如何对齐PDFium渲染PDF与stb_image加载图片得到的NumPy数组（内容一致场景下）

阿华AIGC实验室

2026-4-2

我之前在做PDF与图片的像素对齐时也踩过类似的坑，核心问题往往出在尺寸不匹配、缩放算法差异、色彩空间/gamma校正不一致这几个点上。结合你的代码，我给你一步步拆解修复方案，完全保留PDFium的前提下让两者结果对齐。

一、先强制统一尺寸与渲染范围

你的图片加载逻辑是固定缩放到224x224，但PDF渲染函数默认用DPI=80计算尺寸，这会导致两者输出尺寸大概率不匹配，第一步必须先统一：

统一PDF渲染的目标尺寸
调用render_page_helper时直接传入target_width=224, target_height=224，让PDF渲染直接输出和图片一样的固定尺寸，而不是通过DPI计算。从根源上保证两者的像素网格完全一致。

→ 任务说明: 请续写上面这篇讲PDFium渲染与图片像素对齐的文章，从最后一句之后接着写。

→ 数据条目:
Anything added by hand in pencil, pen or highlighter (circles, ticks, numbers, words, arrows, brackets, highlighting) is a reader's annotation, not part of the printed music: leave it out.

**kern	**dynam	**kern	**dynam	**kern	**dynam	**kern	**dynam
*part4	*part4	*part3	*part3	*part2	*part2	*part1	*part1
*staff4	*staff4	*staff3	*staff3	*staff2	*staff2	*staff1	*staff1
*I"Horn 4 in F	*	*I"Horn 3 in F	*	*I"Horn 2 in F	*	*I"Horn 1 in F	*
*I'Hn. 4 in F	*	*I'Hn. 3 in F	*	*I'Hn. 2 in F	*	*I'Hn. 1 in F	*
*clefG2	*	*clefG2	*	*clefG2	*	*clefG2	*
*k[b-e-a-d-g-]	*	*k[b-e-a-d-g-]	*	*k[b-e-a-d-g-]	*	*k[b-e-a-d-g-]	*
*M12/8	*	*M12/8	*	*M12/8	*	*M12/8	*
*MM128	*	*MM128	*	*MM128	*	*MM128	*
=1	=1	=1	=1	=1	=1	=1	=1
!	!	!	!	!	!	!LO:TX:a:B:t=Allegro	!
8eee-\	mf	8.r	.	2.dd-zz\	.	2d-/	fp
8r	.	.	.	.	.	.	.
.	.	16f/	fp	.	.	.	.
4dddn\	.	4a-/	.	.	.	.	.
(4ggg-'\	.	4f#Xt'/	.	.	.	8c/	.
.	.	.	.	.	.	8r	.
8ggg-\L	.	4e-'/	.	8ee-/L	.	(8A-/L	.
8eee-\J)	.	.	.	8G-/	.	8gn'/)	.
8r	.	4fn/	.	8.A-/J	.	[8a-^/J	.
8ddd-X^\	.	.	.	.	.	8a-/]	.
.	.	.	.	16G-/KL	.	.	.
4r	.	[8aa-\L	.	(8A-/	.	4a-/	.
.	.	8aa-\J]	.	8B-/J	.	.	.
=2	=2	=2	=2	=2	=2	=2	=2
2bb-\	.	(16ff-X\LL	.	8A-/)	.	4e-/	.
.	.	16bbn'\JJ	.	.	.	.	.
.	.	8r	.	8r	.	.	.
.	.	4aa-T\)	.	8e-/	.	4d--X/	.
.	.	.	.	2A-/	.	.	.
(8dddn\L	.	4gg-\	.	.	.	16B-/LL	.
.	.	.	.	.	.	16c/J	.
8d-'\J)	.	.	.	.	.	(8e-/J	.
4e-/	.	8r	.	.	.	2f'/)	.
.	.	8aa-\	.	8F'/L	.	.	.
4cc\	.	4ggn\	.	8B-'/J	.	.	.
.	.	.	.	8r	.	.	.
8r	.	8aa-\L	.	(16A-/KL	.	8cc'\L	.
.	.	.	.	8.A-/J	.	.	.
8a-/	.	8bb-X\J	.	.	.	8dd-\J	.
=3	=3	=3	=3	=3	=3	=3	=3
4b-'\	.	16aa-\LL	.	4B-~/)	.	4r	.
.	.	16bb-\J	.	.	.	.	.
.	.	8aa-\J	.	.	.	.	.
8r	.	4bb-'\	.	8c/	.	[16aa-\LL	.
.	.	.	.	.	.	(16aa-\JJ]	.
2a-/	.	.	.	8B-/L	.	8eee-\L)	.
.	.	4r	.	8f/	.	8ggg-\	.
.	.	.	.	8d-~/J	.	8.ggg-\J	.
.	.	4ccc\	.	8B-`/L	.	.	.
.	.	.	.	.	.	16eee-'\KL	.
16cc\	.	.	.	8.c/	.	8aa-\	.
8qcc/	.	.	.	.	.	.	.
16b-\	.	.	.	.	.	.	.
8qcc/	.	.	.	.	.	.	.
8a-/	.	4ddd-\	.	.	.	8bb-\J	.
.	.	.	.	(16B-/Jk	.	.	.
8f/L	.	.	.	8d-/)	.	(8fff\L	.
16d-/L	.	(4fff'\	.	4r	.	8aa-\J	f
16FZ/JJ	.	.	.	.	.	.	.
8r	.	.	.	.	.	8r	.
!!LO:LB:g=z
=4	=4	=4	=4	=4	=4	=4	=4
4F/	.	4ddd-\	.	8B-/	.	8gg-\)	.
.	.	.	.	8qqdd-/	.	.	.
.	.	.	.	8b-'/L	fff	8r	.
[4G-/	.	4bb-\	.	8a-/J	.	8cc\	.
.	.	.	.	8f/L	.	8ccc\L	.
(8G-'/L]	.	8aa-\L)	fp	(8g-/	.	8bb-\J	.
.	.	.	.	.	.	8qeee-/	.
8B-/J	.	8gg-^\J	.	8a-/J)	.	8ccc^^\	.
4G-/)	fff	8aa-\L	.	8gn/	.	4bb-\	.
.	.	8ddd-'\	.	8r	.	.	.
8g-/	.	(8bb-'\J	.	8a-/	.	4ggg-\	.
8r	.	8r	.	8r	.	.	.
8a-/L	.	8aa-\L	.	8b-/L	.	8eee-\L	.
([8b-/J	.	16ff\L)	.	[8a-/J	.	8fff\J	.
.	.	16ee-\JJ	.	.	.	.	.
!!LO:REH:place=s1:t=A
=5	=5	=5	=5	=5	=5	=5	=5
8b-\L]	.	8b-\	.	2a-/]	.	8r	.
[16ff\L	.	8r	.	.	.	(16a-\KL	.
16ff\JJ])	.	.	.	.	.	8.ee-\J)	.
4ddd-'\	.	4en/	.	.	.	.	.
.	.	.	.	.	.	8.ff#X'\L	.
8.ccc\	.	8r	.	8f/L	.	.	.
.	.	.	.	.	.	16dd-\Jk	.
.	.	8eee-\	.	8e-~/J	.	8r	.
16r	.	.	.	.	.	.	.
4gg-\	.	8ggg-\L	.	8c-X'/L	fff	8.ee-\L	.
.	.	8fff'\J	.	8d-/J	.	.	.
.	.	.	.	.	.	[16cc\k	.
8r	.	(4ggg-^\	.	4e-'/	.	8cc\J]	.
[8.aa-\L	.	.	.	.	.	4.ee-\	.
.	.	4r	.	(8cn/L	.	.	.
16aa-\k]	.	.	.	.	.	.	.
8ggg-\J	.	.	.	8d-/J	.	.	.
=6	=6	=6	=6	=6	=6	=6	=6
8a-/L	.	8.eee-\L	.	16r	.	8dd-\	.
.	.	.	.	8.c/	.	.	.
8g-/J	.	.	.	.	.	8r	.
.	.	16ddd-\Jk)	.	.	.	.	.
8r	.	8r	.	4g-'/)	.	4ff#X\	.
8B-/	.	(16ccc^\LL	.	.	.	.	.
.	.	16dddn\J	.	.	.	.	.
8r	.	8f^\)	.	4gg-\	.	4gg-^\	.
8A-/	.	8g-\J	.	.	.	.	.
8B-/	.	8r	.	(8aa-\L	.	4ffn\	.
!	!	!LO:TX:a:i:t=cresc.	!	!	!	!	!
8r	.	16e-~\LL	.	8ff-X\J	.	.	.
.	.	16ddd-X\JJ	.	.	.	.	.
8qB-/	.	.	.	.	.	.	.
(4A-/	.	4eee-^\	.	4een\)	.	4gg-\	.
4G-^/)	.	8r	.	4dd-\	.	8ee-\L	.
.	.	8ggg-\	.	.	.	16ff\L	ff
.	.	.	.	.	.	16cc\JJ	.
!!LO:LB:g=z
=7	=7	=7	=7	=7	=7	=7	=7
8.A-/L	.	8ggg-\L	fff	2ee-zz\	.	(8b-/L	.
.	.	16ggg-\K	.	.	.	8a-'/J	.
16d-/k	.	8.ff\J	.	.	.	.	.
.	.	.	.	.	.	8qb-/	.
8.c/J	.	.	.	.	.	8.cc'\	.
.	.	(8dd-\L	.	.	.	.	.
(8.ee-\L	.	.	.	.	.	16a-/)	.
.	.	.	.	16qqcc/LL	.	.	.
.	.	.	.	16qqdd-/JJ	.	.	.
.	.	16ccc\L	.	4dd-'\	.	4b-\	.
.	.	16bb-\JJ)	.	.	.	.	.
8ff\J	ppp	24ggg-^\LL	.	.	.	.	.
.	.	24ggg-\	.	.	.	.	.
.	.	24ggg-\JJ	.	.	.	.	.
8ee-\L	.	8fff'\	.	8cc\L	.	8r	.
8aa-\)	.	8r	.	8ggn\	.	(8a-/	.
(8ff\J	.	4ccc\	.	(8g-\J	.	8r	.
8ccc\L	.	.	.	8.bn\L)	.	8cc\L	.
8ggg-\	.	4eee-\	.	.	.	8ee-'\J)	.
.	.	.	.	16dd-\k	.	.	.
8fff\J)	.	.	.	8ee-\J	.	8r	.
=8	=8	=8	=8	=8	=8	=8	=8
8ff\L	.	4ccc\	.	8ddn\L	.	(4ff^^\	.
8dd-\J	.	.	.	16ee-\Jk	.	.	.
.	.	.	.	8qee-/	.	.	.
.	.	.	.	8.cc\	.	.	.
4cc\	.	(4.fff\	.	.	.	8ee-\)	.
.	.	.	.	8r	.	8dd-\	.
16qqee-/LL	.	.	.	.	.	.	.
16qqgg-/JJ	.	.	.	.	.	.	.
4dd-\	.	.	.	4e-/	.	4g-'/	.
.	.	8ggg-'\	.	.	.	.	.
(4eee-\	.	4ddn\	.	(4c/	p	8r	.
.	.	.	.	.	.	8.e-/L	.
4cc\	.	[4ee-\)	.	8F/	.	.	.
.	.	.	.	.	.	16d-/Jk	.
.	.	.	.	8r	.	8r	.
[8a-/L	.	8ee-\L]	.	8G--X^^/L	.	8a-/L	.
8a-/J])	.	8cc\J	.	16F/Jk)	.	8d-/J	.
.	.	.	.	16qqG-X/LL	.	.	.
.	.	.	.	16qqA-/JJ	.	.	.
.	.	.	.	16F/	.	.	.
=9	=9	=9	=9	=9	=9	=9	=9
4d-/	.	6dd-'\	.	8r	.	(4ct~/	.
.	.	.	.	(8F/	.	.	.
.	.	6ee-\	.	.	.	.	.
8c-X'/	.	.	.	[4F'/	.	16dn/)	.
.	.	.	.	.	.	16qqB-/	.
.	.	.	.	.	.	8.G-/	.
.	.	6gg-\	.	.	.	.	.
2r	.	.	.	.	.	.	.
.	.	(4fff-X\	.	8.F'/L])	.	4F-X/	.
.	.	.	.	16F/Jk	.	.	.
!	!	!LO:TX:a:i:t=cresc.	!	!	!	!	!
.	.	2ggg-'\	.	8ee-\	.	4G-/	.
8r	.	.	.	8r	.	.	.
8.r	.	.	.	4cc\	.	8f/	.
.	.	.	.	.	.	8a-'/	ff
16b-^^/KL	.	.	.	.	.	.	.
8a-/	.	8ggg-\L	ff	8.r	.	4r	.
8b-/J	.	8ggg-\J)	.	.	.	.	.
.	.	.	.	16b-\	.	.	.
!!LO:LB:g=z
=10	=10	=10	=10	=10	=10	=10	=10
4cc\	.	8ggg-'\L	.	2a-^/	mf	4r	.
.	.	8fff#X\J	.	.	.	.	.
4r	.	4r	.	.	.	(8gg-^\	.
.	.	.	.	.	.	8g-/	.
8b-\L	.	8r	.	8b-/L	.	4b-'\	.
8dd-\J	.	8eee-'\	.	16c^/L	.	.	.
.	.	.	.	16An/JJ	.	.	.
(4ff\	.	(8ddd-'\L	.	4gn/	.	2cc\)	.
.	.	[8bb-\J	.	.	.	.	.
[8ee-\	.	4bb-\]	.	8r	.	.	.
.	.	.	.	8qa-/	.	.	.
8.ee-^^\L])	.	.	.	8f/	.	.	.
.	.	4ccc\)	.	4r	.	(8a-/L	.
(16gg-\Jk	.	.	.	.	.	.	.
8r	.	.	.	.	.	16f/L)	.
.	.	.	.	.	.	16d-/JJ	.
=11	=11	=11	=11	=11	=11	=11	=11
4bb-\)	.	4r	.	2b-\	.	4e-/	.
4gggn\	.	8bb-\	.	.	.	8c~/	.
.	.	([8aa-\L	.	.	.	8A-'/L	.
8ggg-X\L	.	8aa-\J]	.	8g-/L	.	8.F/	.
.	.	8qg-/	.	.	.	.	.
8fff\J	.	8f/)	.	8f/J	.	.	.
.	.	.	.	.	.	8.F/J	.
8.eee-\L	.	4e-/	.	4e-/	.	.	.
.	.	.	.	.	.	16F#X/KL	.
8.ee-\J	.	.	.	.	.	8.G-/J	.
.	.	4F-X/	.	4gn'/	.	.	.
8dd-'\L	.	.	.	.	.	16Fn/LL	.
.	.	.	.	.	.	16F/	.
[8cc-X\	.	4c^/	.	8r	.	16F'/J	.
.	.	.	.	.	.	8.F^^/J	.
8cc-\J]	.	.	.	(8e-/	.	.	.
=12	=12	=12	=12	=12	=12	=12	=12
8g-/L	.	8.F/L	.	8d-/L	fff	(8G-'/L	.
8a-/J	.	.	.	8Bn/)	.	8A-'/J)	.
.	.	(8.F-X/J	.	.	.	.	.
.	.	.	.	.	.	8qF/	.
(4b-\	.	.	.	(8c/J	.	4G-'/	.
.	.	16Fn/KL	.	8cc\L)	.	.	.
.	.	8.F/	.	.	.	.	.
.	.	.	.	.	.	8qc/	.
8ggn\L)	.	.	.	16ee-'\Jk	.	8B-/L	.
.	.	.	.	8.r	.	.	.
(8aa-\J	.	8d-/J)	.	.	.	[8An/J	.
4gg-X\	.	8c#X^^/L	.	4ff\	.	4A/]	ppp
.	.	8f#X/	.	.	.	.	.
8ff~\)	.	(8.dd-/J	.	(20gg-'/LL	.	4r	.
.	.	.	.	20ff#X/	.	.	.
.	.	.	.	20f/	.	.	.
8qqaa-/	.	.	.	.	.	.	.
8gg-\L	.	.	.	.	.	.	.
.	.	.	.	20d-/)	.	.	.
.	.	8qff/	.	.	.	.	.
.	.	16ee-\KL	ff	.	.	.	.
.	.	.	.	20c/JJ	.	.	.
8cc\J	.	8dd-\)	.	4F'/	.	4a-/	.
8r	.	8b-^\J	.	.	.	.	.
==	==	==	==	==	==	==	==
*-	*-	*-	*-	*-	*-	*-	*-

→ 参考答案:
确认PDF的实际渲染范围
目前你用FPDF_GetPageWidth获取的是页面的媒体框尺寸，有些PDF可能会有裁剪框（CropBox），实际可见内容是裁剪框范围内的部分。可以把页面尺寸计算改成裁剪框：

// 替换原来的width/height计算逻辑（当target_width/target_height未传入时）
double crop_left, crop_bottom, crop_right, crop_top;
FPDF_GetPageCropBox(page, &crop_left, &crop_bottom, &crop_right, &crop_top);
double page_width = crop_right - crop_left;
double page_height = crop_top - crop_bottom;
width = static_cast<int>(page_width * dpi / 72.0);
height = static_cast<int>(page_height * dpi / 72.0);

这样能确保你渲染的是PDF的实际可见内容，和图片的显示范围一致。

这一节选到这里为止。